*** Opening Record excerpts ***

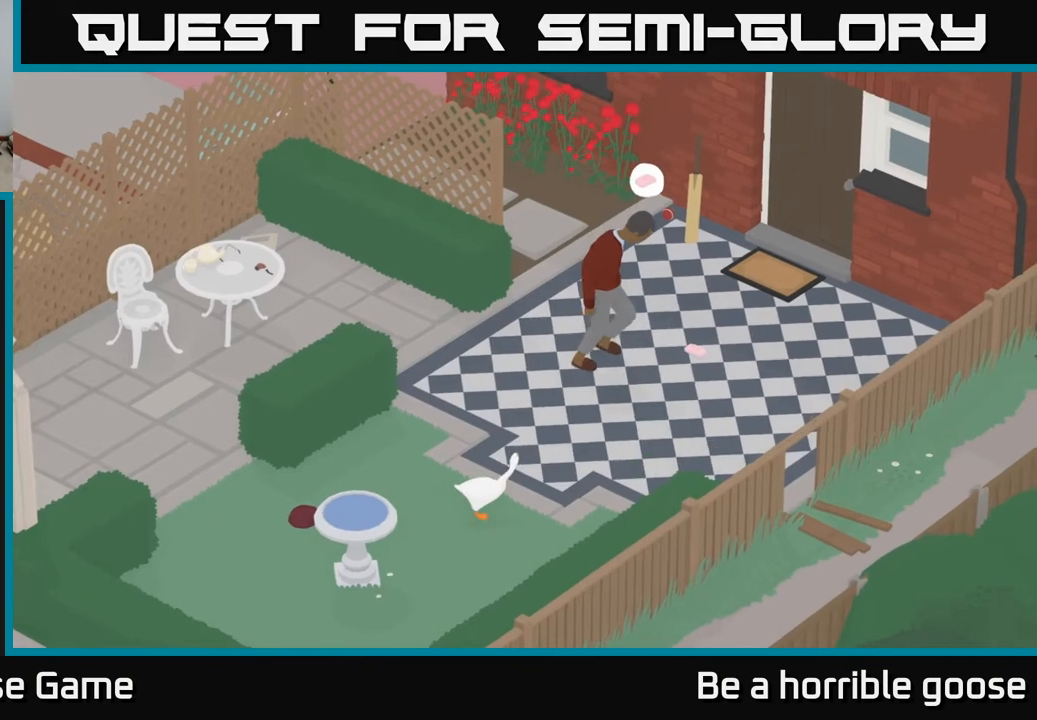
{"buttons": [], "left_stick": "center", "right_stick": "center", "events": [[217, "X", "down"], [333, "X", "up"], [450, "left_stick", "center"]]}
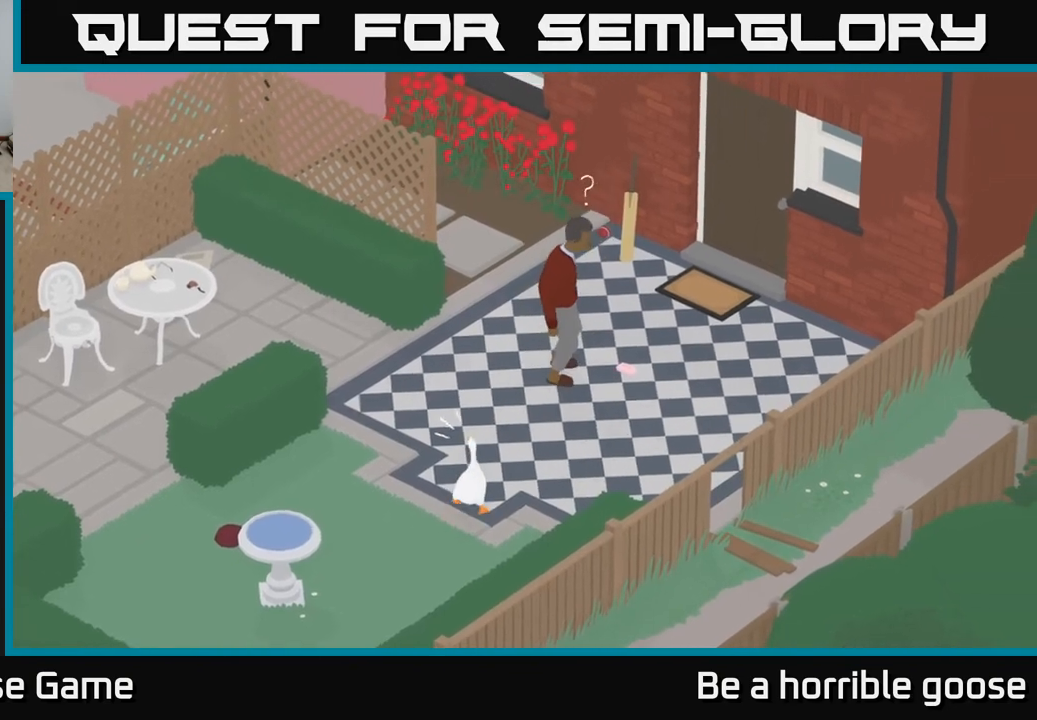
{"buttons": ["A"], "left_stick": "left", "right_stick": "center", "events": [[67, "left_stick", "left"], [350, "A", "down"]]}
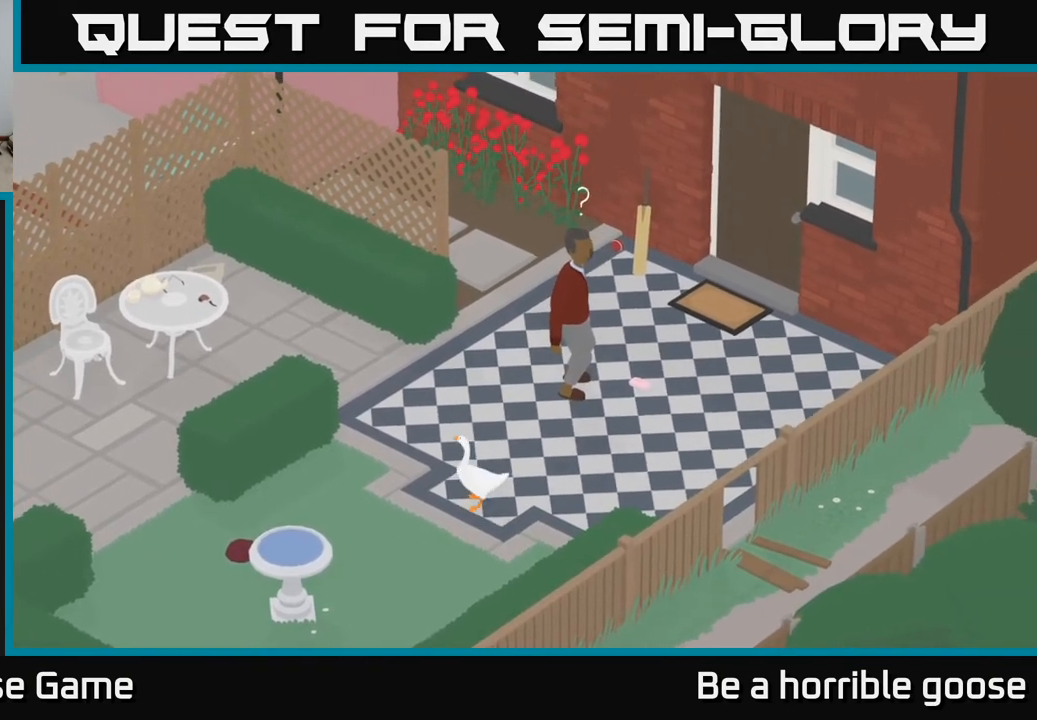
{"buttons": [], "left_stick": "down-left", "right_stick": "center", "events": [[367, "left_stick", "down-left"], [450, "A", "up"]]}
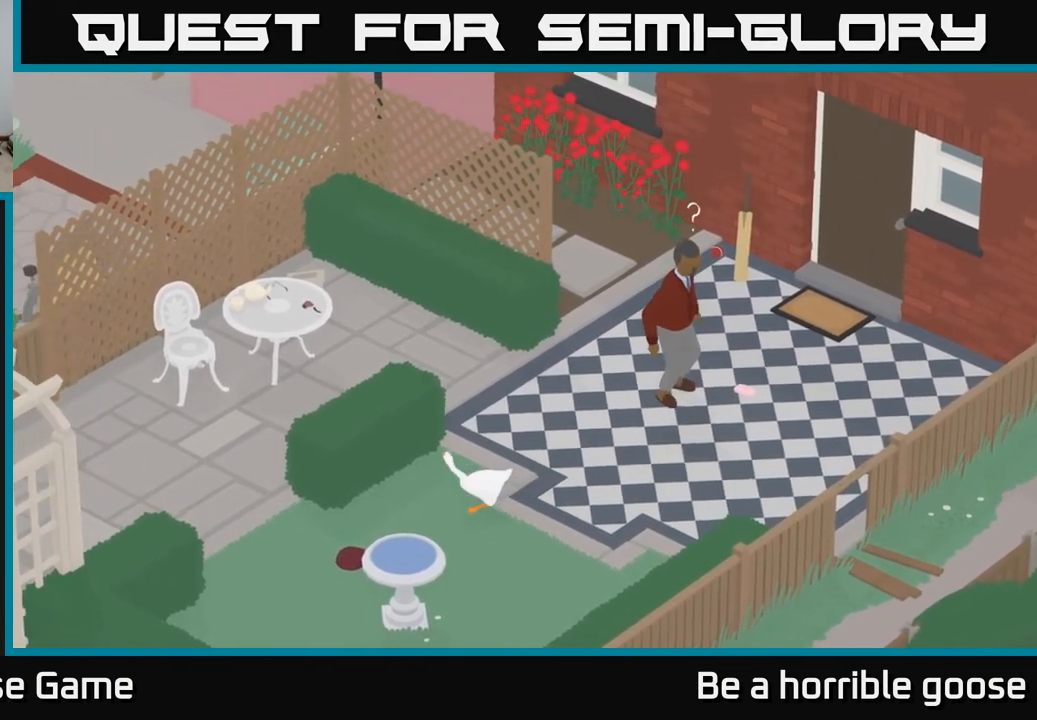
{"buttons": ["L2"], "left_stick": "center", "right_stick": "center", "events": [[50, "L2", "down"], [117, "left_stick", "center"], [350, "B", "down"], [450, "B", "up"]]}
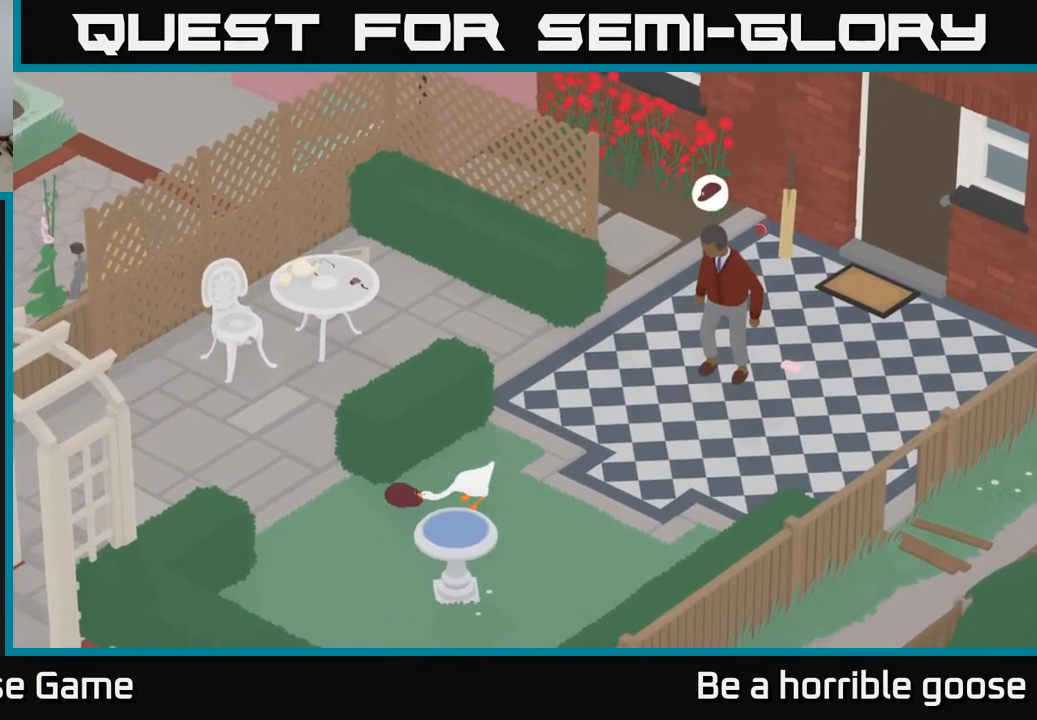
{"buttons": [], "left_stick": "up-right", "right_stick": "center", "events": [[183, "left_stick", "right"], [300, "L2", "up"], [367, "left_stick", "up-right"]]}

*** Closing Record excerpts ***

Transcribe the records verbatim, excluding pictures.

§ **Written solution**:
{"buttons": [], "left_stick": "center", "right_stick": "center", "events": [[217, "X", "down"], [333, "X", "up"], [450, "left_stick", "center"]]}
{"buttons": ["A"], "left_stick": "left", "right_stick": "center", "events": [[67, "left_stick", "left"], [350, "A", "down"]]}
{"buttons": [], "left_stick": "down-left", "right_stick": "center", "events": [[367, "left_stick", "down-left"], [450, "A", "up"]]}
{"buttons": ["L2"], "left_stick": "center", "right_stick": "center", "events": [[50, "L2", "down"], [117, "left_stick", "center"], [350, "B", "down"], [450, "B", "up"]]}
{"buttons": [], "left_stick": "up-right", "right_stick": "center", "events": [[183, "left_stick", "right"], [300, "L2", "up"], [367, "left_stick", "up-right"]]}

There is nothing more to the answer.